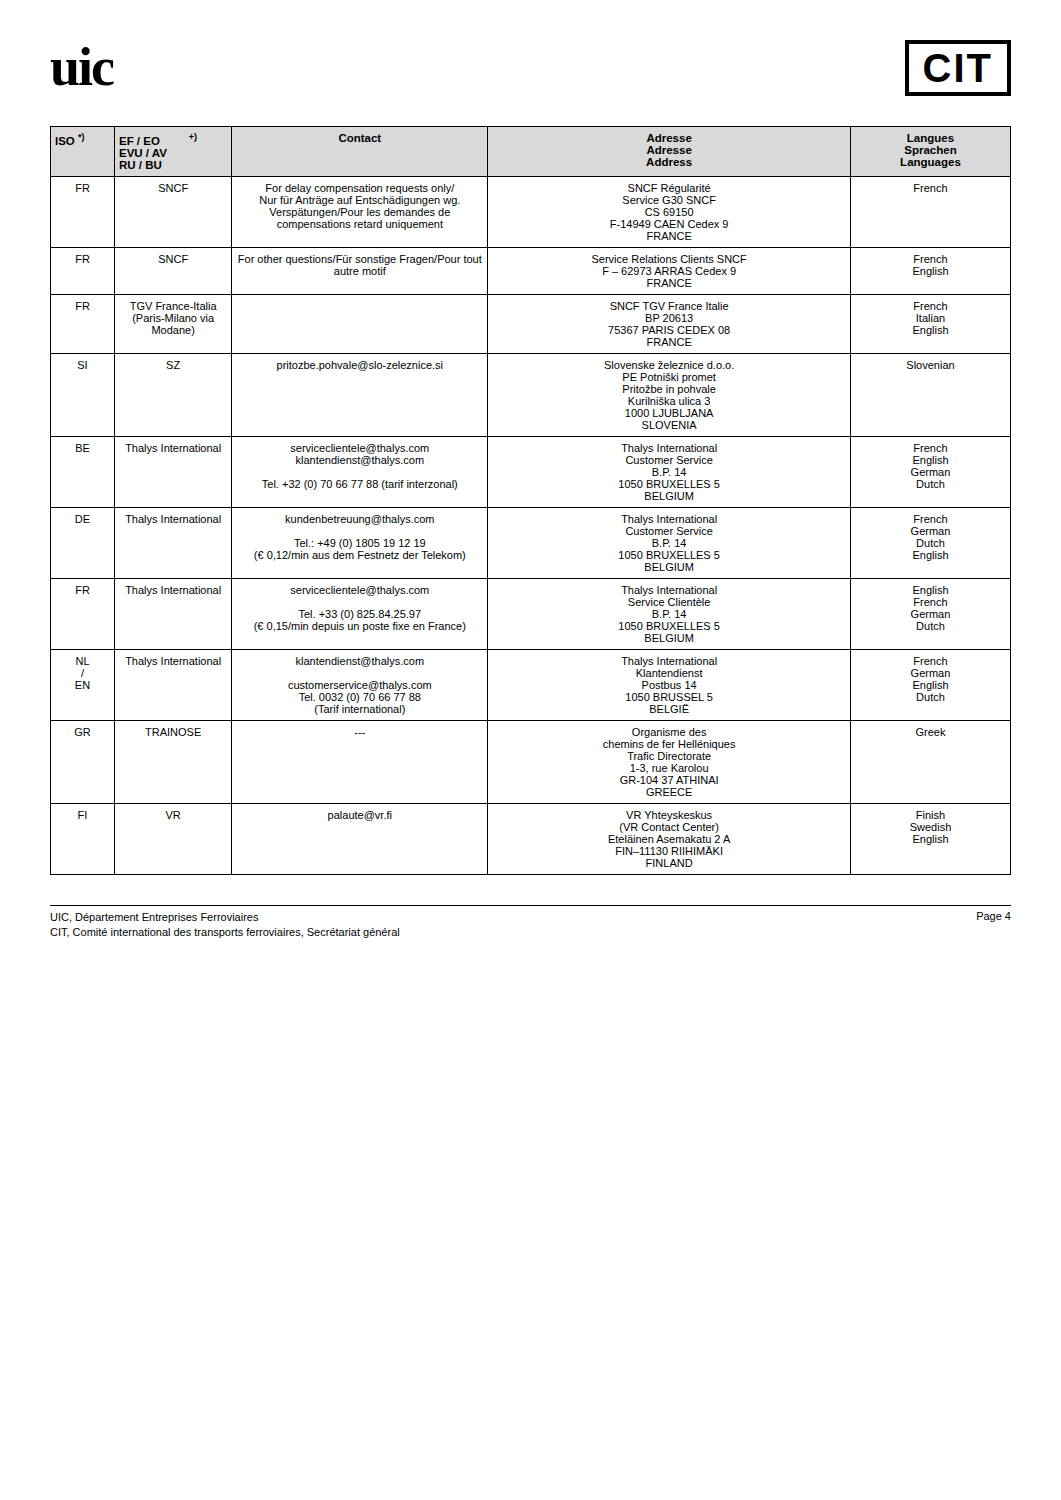uic
CIT
| ISO *) | EF / EO +) EVU / AV RU / BU | Contact | Adresse Adresse Address | Langues Sprachen Languages |
| --- | --- | --- | --- | --- |
| FR | SNCF | For delay compensation requests only/ Nur für Anträge auf Entschädigungen wg. Verspätungen/Pour les demandes de compensations retard uniquement | SNCF Régularité Service G30 SNCF CS 69150 F-14949 CAEN Cedex 9 FRANCE | French |
| FR | SNCF | For other questions/Für sonstige Fragen/Pour tout autre motif | Service Relations Clients SNCF F – 62973 ARRAS Cedex 9 FRANCE | French English |
| FR | TGV France-Italia (Paris-Milano via Modane) | | SNCF TGV France Italie BP 20613 75367 PARIS CEDEX 08 FRANCE | French Italian English |
| SI | SZ | pritozbe.pohvale@slo-zeleznice.si | Slovenske železnice d.o.o. PE Potniški promet Pritožbe in pohvale Kurilniška ulica 3 1000 LJUBLJANA SLOVENIA | Slovenian |
| BE | Thalys International | serviceclientele@thalys.com klantendienst@thalys.com Tel. +32 (0) 70 66 77 88 (tarif interzonal) | Thalys International Customer Service B.P. 14 1050 BRUXELLES 5 BELGIUM | French English German Dutch |
| DE | Thalys International | kundenbetreuung@thalys.com Tel.: +49 (0) 1805 19 12 19 (€ 0,12/min aus dem Festnetz der Telekom) | Thalys International Customer Service B.P. 14 1050 BRUXELLES 5 BELGIUM | French German Dutch English |
| FR | Thalys International | serviceclientele@thalys.com Tel. +33 (0) 825.84.25.97 (€ 0,15/min depuis un poste fixe en France) | Thalys International Service Clientèle B.P. 14 1050 BRUXELLES 5 BELGIUM | English French German Dutch |
| NL / EN | Thalys International | klantendienst@thalys.com customerservice@thalys.com Tel. 0032 (0) 70 66 77 88 (Tarif international) | Thalys International Klantendienst Postbus 14 1050 BRUSSEL 5 BELGIË | French German English Dutch |
| GR | TRAINOSE | --- | Organisme des chemins de fer Helléniques Trafic Directorate 1-3, rue Karolou GR-104 37 ATHINAI GREECE | Greek |
| FI | VR | palaute@vr.fi | VR Yhteyskeskus (VR Contact Center) Eteläinen Asemakatu 2 A FIN–11130 RIIHIMÄKI FINLAND | Finish Swedish English |
UIC, Département Entreprises Ferroviaires
CIT, Comité international des transports ferroviaires, Secrétariat général
Page 4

========================================

## INSTRUCTIONS TO FOLLOW
An exact transcription of the listing is required, and it must contain no pictures.

## YOUR RESPONSE
uic
CIT
| ISO *) | EF / EO +) EVU / AV RU / BU | Contact | Adresse Adresse Address | Langues Sprachen Languages |
| --- | --- | --- | --- | --- |
| FR | SNCF | For delay compensation requests only/ Nur für Anträge auf Entschädigungen wg. Verspätungen/Pour les demandes de compensations retard uniquement | SNCF Régularité Service G30 SNCF CS 69150 F-14949 CAEN Cedex 9 FRANCE | French |
| FR | SNCF | For other questions/Für sonstige Fragen/Pour tout autre motif | Service Relations Clients SNCF F – 62973 ARRAS Cedex 9 FRANCE | French English |
| FR | TGV France-Italia (Paris-Milano via Modane) | | SNCF TGV France Italie BP 20613 75367 PARIS CEDEX 08 FRANCE | French Italian English |
| SI | SZ | pritozbe.pohvale@slo-zeleznice.si | Slovenske železnice d.o.o. PE Potniški promet Pritožbe in pohvale Kurilniška ulica 3 1000 LJUBLJANA SLOVENIA | Slovenian |
| BE | Thalys International | serviceclientele@thalys.com klantendienst@thalys.com Tel. +32 (0) 70 66 77 88 (tarif interzonal) | Thalys International Customer Service B.P. 14 1050 BRUXELLES 5 BELGIUM | French English German Dutch |
| DE | Thalys International | kundenbetreuung@thalys.com Tel.: +49 (0) 1805 19 12 19 (€ 0,12/min aus dem Festnetz der Telekom) | Thalys International Customer Service B.P. 14 1050 BRUXELLES 5 BELGIUM | French German Dutch English |
| FR | Thalys International | serviceclientele@thalys.com Tel. +33 (0) 825.84.25.97 (€ 0,15/min depuis un poste fixe en France) | Thalys International Service Clientèle B.P. 14 1050 BRUXELLES 5 BELGIUM | English French German Dutch |
| NL / EN | Thalys International | klantendienst@thalys.com customerservice@thalys.com Tel. 0032 (0) 70 66 77 88 (Tarif international) | Thalys International Klantendienst Postbus 14 1050 BRUSSEL 5 BELGIË | French German English Dutch |
| GR | TRAINOSE | --- | Organisme des chemins de fer Helléniques Trafic Directorate 1-3, rue Karolou GR-104 37 ATHINAI GREECE | Greek |
| FI | VR | palaute@vr.fi | VR Yhteyskeskus (VR Contact Center) Eteläinen Asemakatu 2 A FIN–11130 RIIHIMÄKI FINLAND | Finish Swedish English |
UIC, Département Entreprises Ferroviaires
CIT, Comité international des transports ferroviaires, Secrétariat général
Page 4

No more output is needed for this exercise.